Мучения Захарыча сделались, наконец, невыносимы. Он похудел, лишился сна. Тогда Захарыч решился обратиться за помощью к Петру Иванычу.
Однажды после ранней обедни, когда певчие, по обыкновению, напились чаю в трактире, а до поздней еще было время, он взял Петра Иваныча под руку, отвел в сторону и сказал ему озабоченно:
— Петра…
И затем они долго ходили в полном уединении. Захарыч приступил к изложению своих мыслей, говорил долго, тяжело и бестолково. В продолжение всей своей жизни он очень мало разговаривал, ограничиваясь односложными фразами, и вот теперь с ужасом убеждался в том, что не может высказать своих мыслей.
Язык говорил совсем не те слова, какие надо был говорить, и получался совершенно бессмысленный набор несуразных, самого его удивлявших слов. Он помогал своей речи телодвижениями, прижимал руки к груди, размахивал ими в воздухе, но ничего не помогало: мысли Захарыча оставались в нем, как в крепкой тюрьме, освободить их из заключения он был не в силах. И Захарыч сердился.

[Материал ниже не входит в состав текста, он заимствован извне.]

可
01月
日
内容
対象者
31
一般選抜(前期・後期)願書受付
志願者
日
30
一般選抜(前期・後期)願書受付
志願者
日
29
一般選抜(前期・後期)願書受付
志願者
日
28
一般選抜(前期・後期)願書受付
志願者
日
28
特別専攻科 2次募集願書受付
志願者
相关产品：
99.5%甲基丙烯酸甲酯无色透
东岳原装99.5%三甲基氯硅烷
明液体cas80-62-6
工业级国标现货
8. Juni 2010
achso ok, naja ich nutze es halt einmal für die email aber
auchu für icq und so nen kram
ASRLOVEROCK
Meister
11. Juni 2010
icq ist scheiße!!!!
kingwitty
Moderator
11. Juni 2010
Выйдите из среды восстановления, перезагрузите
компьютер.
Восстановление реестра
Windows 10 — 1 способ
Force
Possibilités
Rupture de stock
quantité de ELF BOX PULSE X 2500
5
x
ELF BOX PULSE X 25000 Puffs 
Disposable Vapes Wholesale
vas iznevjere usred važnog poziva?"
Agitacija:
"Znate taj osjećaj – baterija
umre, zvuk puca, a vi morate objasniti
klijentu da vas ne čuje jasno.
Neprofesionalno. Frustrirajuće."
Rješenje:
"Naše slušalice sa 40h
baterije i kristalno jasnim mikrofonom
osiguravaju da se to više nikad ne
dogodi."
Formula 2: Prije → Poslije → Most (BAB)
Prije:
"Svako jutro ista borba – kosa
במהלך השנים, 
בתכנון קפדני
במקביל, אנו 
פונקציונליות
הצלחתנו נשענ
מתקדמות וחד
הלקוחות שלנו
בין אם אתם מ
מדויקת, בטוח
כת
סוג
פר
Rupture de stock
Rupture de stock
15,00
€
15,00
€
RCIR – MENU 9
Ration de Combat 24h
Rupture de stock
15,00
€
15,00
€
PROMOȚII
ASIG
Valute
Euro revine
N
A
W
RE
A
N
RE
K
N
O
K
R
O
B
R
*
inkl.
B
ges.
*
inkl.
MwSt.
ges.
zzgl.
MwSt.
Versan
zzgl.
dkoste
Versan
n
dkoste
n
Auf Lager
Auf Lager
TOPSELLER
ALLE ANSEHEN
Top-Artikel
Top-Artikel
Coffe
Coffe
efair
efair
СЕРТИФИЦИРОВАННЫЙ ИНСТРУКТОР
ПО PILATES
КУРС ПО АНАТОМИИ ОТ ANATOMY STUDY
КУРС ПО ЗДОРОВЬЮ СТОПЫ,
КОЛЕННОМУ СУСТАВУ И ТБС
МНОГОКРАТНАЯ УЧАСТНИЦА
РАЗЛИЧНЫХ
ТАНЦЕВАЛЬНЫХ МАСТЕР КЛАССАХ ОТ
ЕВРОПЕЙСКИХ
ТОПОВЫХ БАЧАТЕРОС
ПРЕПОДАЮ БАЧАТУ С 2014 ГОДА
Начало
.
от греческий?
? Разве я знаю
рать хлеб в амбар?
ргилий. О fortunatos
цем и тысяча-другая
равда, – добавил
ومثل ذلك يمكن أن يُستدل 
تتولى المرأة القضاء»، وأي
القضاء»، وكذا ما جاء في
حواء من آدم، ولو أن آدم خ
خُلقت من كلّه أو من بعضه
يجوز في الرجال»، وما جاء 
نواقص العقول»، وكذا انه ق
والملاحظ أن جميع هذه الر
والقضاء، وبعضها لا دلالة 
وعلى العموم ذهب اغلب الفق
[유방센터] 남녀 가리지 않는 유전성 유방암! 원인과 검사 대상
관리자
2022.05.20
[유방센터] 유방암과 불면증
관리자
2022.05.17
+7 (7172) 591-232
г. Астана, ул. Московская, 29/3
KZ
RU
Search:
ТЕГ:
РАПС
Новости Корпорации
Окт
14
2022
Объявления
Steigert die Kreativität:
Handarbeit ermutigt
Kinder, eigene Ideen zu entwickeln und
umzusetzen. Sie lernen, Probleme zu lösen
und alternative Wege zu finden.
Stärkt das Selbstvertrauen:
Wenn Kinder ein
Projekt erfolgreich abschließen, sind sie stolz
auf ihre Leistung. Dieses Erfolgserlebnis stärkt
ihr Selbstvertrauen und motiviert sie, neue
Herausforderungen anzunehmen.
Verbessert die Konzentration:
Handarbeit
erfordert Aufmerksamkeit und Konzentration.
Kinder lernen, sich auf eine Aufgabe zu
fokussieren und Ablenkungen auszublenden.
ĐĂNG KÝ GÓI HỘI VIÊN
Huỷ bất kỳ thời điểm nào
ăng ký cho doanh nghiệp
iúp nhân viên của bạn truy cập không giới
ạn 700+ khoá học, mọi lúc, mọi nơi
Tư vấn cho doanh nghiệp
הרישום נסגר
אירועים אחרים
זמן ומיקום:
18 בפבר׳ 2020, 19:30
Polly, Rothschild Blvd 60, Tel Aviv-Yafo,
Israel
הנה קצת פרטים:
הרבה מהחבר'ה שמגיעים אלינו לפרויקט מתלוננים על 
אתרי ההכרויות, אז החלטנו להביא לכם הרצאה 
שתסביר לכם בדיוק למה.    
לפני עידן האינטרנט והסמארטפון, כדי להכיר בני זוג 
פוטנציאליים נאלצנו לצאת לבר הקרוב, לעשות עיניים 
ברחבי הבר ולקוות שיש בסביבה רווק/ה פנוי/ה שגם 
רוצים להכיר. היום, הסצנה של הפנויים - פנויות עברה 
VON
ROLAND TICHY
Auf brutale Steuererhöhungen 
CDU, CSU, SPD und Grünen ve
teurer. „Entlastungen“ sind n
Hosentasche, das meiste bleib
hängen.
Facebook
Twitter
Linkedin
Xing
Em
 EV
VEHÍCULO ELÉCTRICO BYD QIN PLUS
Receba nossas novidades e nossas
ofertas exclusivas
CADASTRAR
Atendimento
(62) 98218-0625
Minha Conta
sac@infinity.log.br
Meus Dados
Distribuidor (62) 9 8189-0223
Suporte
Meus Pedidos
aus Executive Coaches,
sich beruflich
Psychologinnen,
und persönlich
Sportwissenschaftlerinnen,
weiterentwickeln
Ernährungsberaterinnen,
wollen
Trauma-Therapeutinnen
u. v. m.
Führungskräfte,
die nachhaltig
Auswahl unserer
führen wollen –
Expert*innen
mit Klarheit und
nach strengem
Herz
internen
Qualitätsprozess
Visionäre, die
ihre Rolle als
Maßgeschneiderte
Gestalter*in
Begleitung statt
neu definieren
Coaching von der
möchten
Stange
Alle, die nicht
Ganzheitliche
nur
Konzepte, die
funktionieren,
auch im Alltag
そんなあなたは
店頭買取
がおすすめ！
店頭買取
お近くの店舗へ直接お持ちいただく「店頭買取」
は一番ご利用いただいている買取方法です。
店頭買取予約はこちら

— Ты вот что мне скажи! — говорил, он с лицом страдальческим и мрачным. Мясистый лоб его наморщился и покраснел, словно в его громадной голове работал какой-то тяжелый и сильный механизм. — Ты во что мне скажи: почему, например, Адам и Ева… скажем, потоп… евангелие, например, или этот, как его… Бурда… Васька-Где-Гамма… который плавал по морям… и все такое… И вдруг — подлость, грабеж. А где совесть?
В его голове носилась мысль о противоречиях жизни, о высоком учении нравственности, которое остается мертвой буквой, о гибели лучших людей и о благополучной жизни низких и мерзких.
Петр Иваныч не мог уловить смысла в скачках Захарычевой мысли и недоумевал; тогда Захарыч тряс его за плечо, бил себя в широкую и выпуклую, словно вылитую из бронзы, грудь, тяжело выжимал из себя неуклюжие, несуразные слова и запутывался в них.
— Б-бог! — гремел он. — Планида! Жисть!
Рассердился и Петр Иваныч.
— У тебя, брат, ни черта не поймешь! Адам и Ева! Васко-де-Гама!.. Бог! Подлость! Планида! Черт знает что такое! Действительно, бурда какая-то!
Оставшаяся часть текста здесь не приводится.